- Problem statement: Line by line, transcribe the data below exactly and pass over the images.

Collected data:
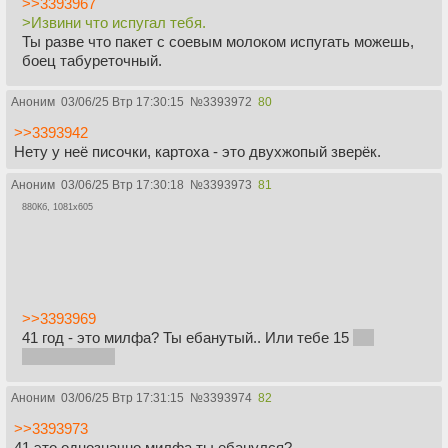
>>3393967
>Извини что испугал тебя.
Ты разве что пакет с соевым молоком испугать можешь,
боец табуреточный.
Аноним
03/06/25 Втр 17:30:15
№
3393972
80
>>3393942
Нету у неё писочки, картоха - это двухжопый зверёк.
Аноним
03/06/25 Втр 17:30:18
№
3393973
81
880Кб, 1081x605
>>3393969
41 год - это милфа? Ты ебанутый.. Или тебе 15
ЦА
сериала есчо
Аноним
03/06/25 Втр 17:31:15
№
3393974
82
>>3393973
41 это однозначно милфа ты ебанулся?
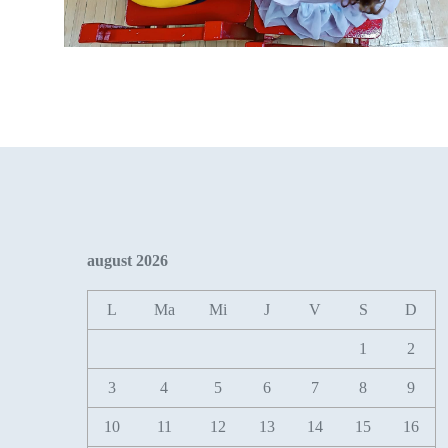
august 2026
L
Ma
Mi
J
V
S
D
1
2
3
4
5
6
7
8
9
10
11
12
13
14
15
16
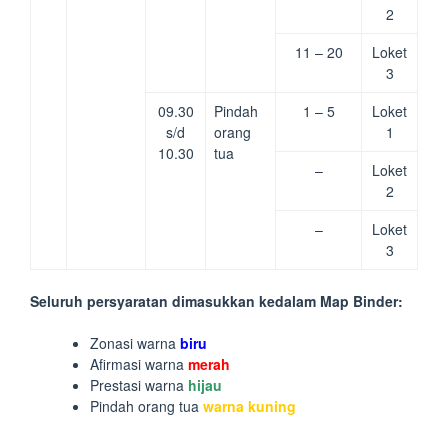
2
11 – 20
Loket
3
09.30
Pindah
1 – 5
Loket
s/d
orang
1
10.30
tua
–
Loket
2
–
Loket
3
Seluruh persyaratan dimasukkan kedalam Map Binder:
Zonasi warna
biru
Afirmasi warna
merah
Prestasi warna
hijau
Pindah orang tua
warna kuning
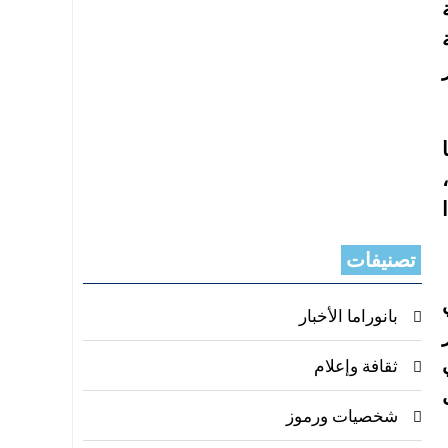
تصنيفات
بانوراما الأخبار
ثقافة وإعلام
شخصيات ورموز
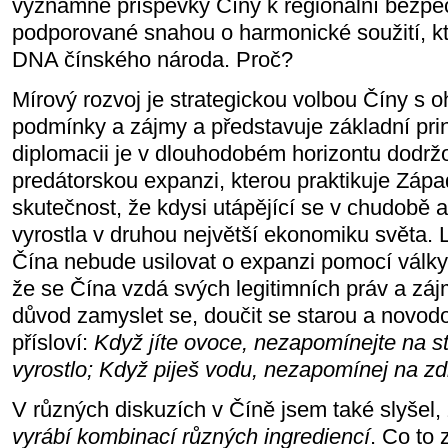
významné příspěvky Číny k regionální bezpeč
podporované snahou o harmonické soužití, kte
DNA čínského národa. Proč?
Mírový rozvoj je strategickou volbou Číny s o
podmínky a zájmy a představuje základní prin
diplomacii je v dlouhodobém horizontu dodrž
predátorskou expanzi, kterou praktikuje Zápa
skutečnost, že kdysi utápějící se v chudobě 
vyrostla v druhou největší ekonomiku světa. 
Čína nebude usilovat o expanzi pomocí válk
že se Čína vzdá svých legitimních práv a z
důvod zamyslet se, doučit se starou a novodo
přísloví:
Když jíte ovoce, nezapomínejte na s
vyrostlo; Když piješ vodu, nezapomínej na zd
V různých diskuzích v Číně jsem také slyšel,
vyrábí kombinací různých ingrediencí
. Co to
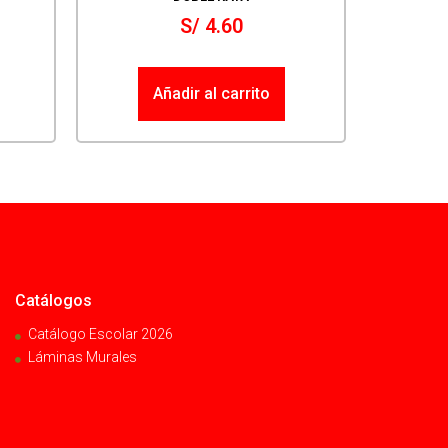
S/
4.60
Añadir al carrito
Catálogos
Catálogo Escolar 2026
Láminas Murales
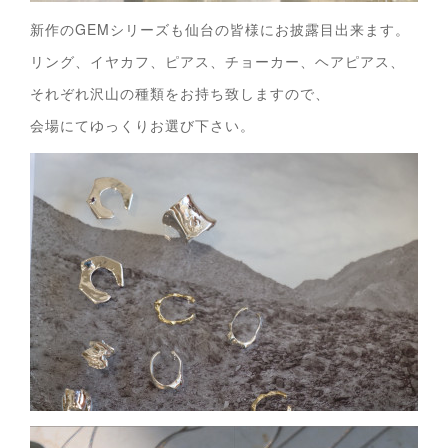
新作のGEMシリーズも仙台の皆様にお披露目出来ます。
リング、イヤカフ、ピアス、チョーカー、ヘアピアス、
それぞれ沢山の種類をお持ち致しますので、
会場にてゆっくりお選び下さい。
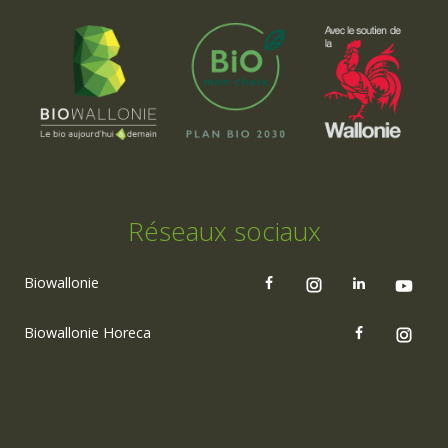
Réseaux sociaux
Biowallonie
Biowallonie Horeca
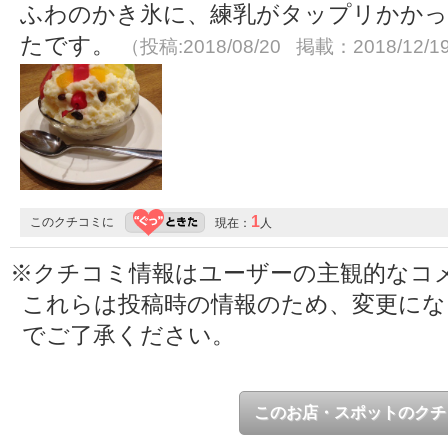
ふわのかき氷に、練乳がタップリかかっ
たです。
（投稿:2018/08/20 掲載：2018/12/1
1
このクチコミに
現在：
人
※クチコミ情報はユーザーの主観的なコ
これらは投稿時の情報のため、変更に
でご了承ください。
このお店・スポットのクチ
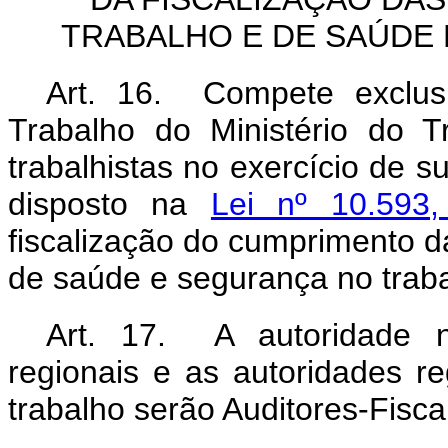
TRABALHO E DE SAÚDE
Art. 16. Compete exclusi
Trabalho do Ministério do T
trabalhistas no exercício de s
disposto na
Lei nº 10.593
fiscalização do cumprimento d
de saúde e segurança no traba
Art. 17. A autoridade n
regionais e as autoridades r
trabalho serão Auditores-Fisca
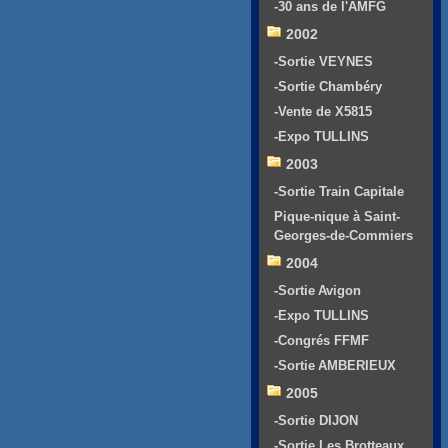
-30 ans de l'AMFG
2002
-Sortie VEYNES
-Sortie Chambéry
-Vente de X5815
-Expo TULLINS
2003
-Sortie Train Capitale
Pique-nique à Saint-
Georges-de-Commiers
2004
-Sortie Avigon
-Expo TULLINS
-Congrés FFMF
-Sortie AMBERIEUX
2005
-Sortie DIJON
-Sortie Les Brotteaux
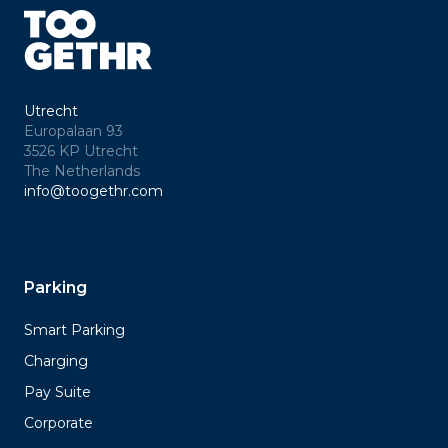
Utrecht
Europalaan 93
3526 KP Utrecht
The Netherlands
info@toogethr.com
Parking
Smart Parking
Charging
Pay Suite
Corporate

- Reply:
>>3393967
>Извини что испугал тебя.
Ты разве что пакет с соевым молоком испугать можешь,
боец табуреточный.
Аноним
03/06/25 Втр 17:30:15
№
3393972
80
>>3393942
Нету у неё писочки, картоха - это двухжопый зверёк.
Аноним
03/06/25 Втр 17:30:18
№
3393973
81
880Кб, 1081x605
>>3393969
41 год - это милфа? Ты ебанутый.. Или тебе 15
ЦА
сериала есчо
Аноним
03/06/25 Втр 17:31:15
№
3393974
82
>>3393973
41 это однозначно милфа ты ебанулся?
august 2026
L
Ma
Mi
J
V
S
D
1
2
3
4
5
6
7
8
9
10
11
12
13
14
15
16
2
11 – 20
Loket
3
09.30
Pindah
1 – 5
Loket
s/d
orang
1
10.30
tua
–
Loket
2
–
Loket
3
Seluruh persyaratan dimasukkan kedalam Map Binder:
Zonasi warna
biru
Afirmasi warna
merah
Prestasi warna
hijau
Pindah orang tua
warna kuning
تصنيفات
بانوراما الأخبار
ثقافة وإعلام
شخصيات ورموز
významné příspěvky Číny k regionální bezpeč
podporované snahou o harmonické soužití, kte
DNA čínského národa. Proč?
Mírový rozvoj je strategickou volbou Číny s o
podmínky a zájmy a představuje základní prin
diplomacii je v dlouhodobém horizontu dodrž
predátorskou expanzi, kterou praktikuje Zápa
skutečnost, že kdysi utápějící se v chudobě 
vyrostla v druhou největší ekonomiku světa. 
Čína nebude usilovat o expanzi pomocí válk
že se Čína vzdá svých legitimních práv a z
důvod zamyslet se, doučit se starou a novodo
přísloví:
Když jíte ovoce, nezapomínejte na s
vyrostlo; Když piješ vodu, nezapomínej na zd
V různých diskuzích v Číně jsem také slyšel,
vyrábí kombinací různých ingrediencí
. Co to
S/
4.60
Añadir al carrito
Catálogos
Catálogo Escolar 2026
Láminas Murales
新作のGEMシリーズも仙台の皆様にお披露目出来ます。
リング、イヤカフ、ピアス、チョーカー、ヘアピアス、
それぞれ沢山の種類をお持ち致しますので、
会場にてゆっくりお選び下さい。
Réseaux sociaux
Biowallonie
Biowallonie Horeca
ふわのかき氷に、練乳がタップリかかっ
たです。
（投稿:2018/08/20 掲載：2018/12/1
1
このクチコミに
現在：
人
※クチコミ情報はユーザーの主観的なコ
これらは投稿時の情報のため、変更に
でご了承ください。
このお店・スポットのクチ
TRABALHO E DE SAÚDE
Art. 16. Compete exclusi
Trabalho do Ministério do T
trabalhistas no exercício de s
disposto na
Lei nº 10.593
fiscalização do cumprimento d
de saúde e segurança no traba
Art. 17. A autoridade n
regionais e as autoridades r
trabalho serão Auditores-Fisca
-30 ans de l'AMFG
2002
-Sortie VEYNES
-Sortie Chambéry
-Vente de X5815
-Expo TULLINS
2003
-Sortie Train Capitale
Pique-nique à Saint-
Georges-de-Commiers
2004
-Sortie Avigon
-Expo TULLINS
-Congrés FFMF
-Sortie AMBERIEUX
2005
-Sortie DIJON
-Sortie Les Brotteaux
Utrecht
Europalaan 93
3526 KP Utrecht
The Netherlands
info@toogethr.com
Parking
Smart Parking
Charging
Pay Suite
Corporate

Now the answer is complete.